## 作業内容
#1 病床稼働率に関する記事のうち、「8月11日現在、県が確保した」を含む語句で始まり「おらず、整合性を欠いている。」で終わる箇所を、一字一句違えずに書き写してください。
#2 病床稼働率に関する記事によると、滋賀県がホームページで公表している病床稼働率は、何床を分母として算出されていますか。
#3 病床稼働率に関する記事の最後の文に続けて、その後の本文を書き進めてください。

## 本文抜粋
══════════════════════════════

コロナの病床稼働率、実態と滋賀県の公表にズレ 78%埋まってもHPは「17.3%」 県民不安「逼迫度が正しく伝わらない」
新型コロナウイルス感染者が増加する中、滋賀県がホームページ(HP)で公表している「病床稼働率」「新規感染経路不明者」の数値と、実態とのずれが目立っている。
8月11日現在、県が確保した155床のうち121床(78.1%)が埋まっているのに対し、HPに掲載された同日の病床稼働率は17.3%だった。県は同日、実態とのずれの修正に向け、数値算定方法の一部を見直した。
県は、感染ピーク時の入院者数を最大660人と推計し、県内で宿泊療養施設を含め700床・室を確保する計画を立てている。HPで公表している病床稼働率は、この700床を分母に算出している。
病床稼働率は、県が定める3段階の警戒レベルを上げ下げする際の指標の一つで、700床の60%以上が埋まると現在の「警戒ステージ」から最高レベルの「特別警戒ステージ」に移行する条件の一つを満たすことになる。このため、分母を700床とした稼働率を公表していると県は説明する。
ただ、分母には宿泊療養施設の室数を含める一方、分子に当たる入院者数には宿泊療養者を含めておらず、整合性を欠いている。

══════════════════════════════

データ抜粋
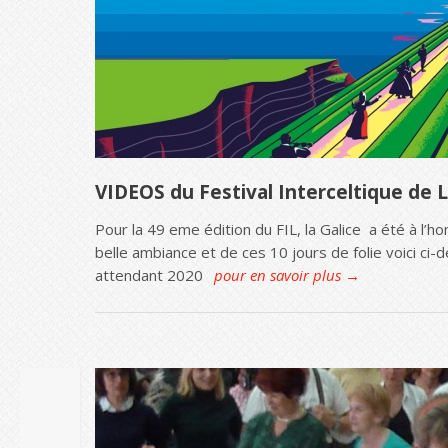
VIDEOS du Festival Interceltique de 
Pour la 49 eme édition du FIL, la Galice a été à l
belle ambiance et de ces 10 jours de folie voici ci
attendant 2020
pour en savoir plus →
10
OCT
2018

══════════════════════════════

## 解答
#1
8月11日現在、県が確保した155床のうち121床(78.1%)が埋まっているのに対し、HPに掲載された同日の病床稼働率は17.3%だった。県は同日、実態とのずれの修正に向け、数値算定方法の一部を見直した。
県は、感染ピーク時の入院者数を最大660人と推計し、県内で宿泊療養施設を含め700床・室を確保する計画を立てている。HPで公表している病床稼働率は、この700床を分母に算出している。
病床稼働率は、県が定める3段階の警戒レベルを上げ下げする際の指標の一つで、700床の60%以上が埋まると現在の「警戒ステージ」から最高レベルの「特別警戒ステージ」に移行する条件の一つを満たすことになる。このため、分母を700床とした稼働率を公表していると県は説明する。
ただ、分母には宿泊療養施設の室数を含める一方、分子に当たる入院者数には宿泊療養者を含めておらず、整合性を欠いている。

#2 宿泊療養施設を含めて確保する計画の700床です。

#3
また直近7日間の感染経路不明者の数え方についても、陽性判定からおおよそ1週間、保健所が調査しても経路を把握できない人のみをカウントしており、陽性判定後まもなくの公表時点でカウントしている京都府、京都市とは異なっている。
県は11日から、感染経路不明者について調査期間を短縮し、陽性判定から3日程度でカウントするよう変更。10日発表の「0人」から一転、11日は「11人」となった。病床稼働率については分母は変えず、今後、分子に宿泊療養者数を加えるという。
三日月大造知事は7日、20日をめどに病床を計200床に増やすと明言したが、お盆休みや、対象病院の改修工事とも重なり、難航している。計画病床数との差は当面、埋まりそうになく、県民からは「病院の逼迫(ひっぱく)度が正しく伝わってこない」と不安の声が出ている。